Prezydent USA Barack Obama w sobotę podczas spotkania z absolwentami elitarnej amerykańskiej uczelni wojskowej w West Point, potępił taktykę terrorystyczną "małych ludzi" z Al-Kaidy.
"Zagrożenie nie zniknie natychmiast, ale powiedzmy otwarcie: Al-Kaida i jej komórki to mali ludzie stojący po złej stronie historii" - oświadczył Obama w przemówieniu.
"Nie rządzą żadnym państwem. Nie stoją na czele żadnej religii. Nie możemy popadać strach za każdym razem, kiedy terroryści próbują nas zastraszyć" - przekonywał amerykański prezydent.
"Terroryści chcieli nas przestraszyć, ale nowojorczycy nadal prowadzą życie bez lęku" - zapewnił trzy tygodnie po nieudanej próbie zamachu na Times Square w centrum metropolii.
W tym samym miejscu, w którym w grudniu ogłosił wysłanie do Afganistanu dodatkowych 30 tys. żołnierzy Obama powiedział też, że USA nie mogą walczyć tam same.
"Będziemy walczyć o porządek międzynarodowy, który może odpowiedzieć na wyzwania, przed którymi stoi nasze pokolenie" - oświadczy, wymieniając wśród nich ekstremizm i rozprzestrzenianie broni atomowej.

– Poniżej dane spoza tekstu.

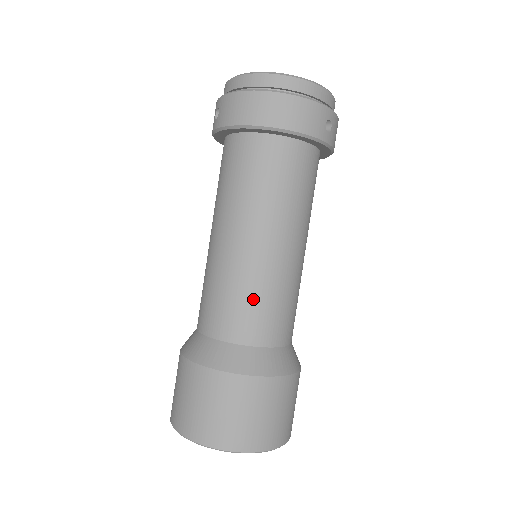
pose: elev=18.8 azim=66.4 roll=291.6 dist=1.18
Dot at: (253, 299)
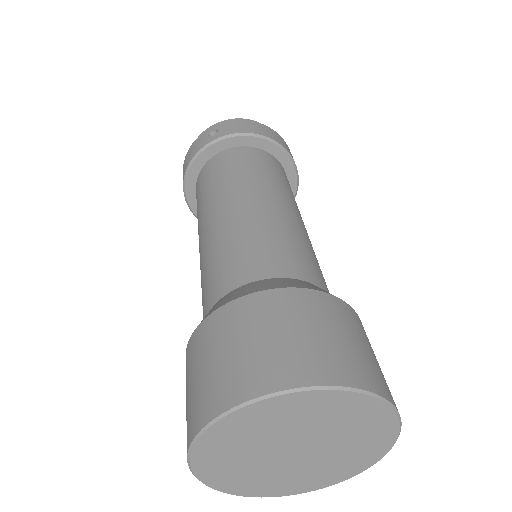
Dot at: (308, 250)
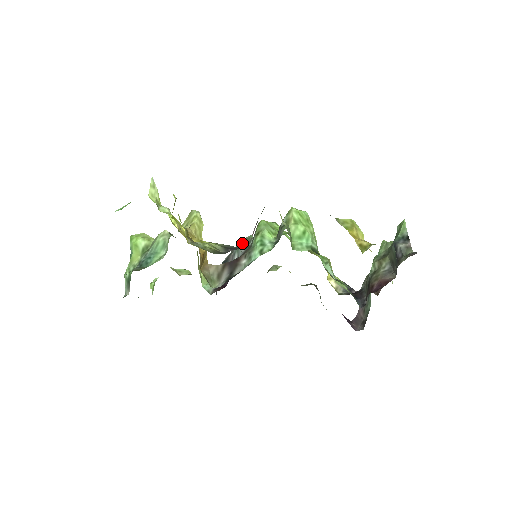
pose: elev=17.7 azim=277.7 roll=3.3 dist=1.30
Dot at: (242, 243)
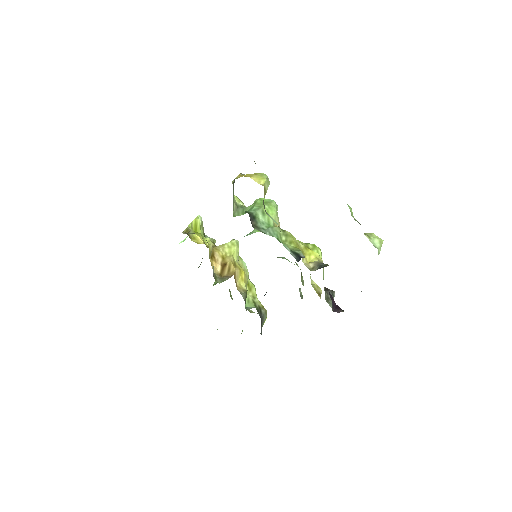
Dot at: occluded
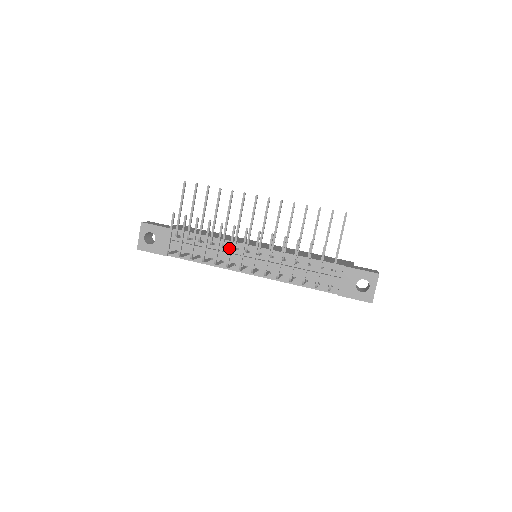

"Uważamy, że Stany Zjednoczone nie walczą jedynie po to, by walczyć. My brzydzimy się wojną" - kontynuował. Dodał: "Walczymy, by nasze rodziny były bezpieczne. Walczymy dla bezpieczeństwa naszych partnerów i sojuszników, ponieważ USA są tym bezpieczniejsze im bezpieczniejsi są nasi przyjaciele, ponieważ jesteśmy silniejsi, kiedy świat jest bardziej sprawiedliwy".
W czasie gdy Stany Zjednoczone szykują się do opuszczenia Iraku, Obama zapowiedział, że amerykańskich żołnierzy wciąż czeka trudna walka w Afganistanie.
"Nadejdą trudne dni. Ale przystosujemy się, przetrwamy" - zapewnił.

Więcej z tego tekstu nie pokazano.